As always, Charles relies heavily on sampling, and he aces it everytime with weird, but fun, samples (Ozark Mountain Daredevil’s “Jackie Blue”, Gloria Gaynor’s “I Will Survive”, that Halloween song “Monster Mash”) that thrive as the spine of his beats, using only the simplest means to enhance them, such as throwing in some kicks, some sci-fi/pop synths, big bass, and/or an impressive drum show undertone. So with lyrics to match, Charles takes the route of intellectual lyricism (with detours of arrogance.) But he often overcomplicates things resulting in lengthy, sub-par punchlines (“…sucks, like your car getting keyed,”) which makes no sense because when he keeps things simple he gets a pretty good line in (“John Elway couldn’t overthrow a n**ga.”) Throw in this with his Sonic the Hedgehog references and it muddles the listener’s biographical portrait of Charles Hamilton, with the question ‘Is he faking being smart?’ arising.
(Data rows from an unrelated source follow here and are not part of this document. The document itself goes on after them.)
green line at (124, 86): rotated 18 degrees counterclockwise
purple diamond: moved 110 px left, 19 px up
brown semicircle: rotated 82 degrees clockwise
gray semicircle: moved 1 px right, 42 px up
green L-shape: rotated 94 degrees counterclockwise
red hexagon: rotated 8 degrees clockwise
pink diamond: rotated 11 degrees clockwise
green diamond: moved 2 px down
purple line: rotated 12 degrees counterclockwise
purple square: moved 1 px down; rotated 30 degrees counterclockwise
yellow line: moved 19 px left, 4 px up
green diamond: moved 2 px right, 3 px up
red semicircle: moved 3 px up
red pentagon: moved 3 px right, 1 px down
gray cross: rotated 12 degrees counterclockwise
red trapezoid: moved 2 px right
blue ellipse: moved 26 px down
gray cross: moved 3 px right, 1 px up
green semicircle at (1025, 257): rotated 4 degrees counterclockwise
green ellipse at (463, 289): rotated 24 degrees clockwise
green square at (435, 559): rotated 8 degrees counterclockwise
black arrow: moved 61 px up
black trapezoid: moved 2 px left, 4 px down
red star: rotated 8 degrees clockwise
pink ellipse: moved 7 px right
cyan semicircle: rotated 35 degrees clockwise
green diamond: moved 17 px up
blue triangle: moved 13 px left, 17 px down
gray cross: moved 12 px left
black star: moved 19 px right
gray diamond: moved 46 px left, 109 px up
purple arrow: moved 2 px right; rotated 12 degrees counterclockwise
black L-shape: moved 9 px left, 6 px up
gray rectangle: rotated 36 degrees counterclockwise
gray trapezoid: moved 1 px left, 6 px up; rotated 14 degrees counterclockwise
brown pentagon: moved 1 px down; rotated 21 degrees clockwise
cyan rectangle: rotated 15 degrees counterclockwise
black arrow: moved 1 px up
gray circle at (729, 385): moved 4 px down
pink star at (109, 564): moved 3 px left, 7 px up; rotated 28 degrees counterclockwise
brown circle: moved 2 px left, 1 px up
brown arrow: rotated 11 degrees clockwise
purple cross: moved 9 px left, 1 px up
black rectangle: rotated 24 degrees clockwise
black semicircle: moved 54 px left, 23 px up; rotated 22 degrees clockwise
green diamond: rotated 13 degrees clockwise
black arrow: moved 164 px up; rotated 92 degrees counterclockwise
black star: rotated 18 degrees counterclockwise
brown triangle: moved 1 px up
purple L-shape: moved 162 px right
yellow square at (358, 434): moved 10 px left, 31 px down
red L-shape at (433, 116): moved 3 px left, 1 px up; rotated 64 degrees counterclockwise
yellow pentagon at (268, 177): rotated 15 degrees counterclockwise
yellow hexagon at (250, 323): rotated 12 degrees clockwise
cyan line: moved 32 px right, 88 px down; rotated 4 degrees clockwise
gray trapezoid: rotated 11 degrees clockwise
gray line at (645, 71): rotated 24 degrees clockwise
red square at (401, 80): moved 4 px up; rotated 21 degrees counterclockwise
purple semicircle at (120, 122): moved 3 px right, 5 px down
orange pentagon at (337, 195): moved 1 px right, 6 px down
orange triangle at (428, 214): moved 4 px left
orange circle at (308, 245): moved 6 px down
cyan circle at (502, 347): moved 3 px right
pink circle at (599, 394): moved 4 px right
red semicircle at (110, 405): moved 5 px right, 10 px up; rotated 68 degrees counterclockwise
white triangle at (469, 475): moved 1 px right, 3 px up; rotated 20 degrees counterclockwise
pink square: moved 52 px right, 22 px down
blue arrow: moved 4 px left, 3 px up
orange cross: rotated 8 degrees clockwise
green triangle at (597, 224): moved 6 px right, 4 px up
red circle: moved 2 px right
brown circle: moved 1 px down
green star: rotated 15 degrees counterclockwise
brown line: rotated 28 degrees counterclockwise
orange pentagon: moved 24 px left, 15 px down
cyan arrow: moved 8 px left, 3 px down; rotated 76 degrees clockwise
In addition, his cocky delivery and often-awkward, amateur flow don’t coincide well together, further enforcing the fact that Charles Hamilton the producer is better than Charles Hamilton the rapper. But unlike other prestigious great-producer-okay-rappers such as Dr. Dre or MF Doom, Charles Hamilton doesn’t achieve greatness, falling short of it. Normalcy is worth a few spins, and should regenerate a solid record deal for Hamilton, but doesn’t provoke mentions of greatness.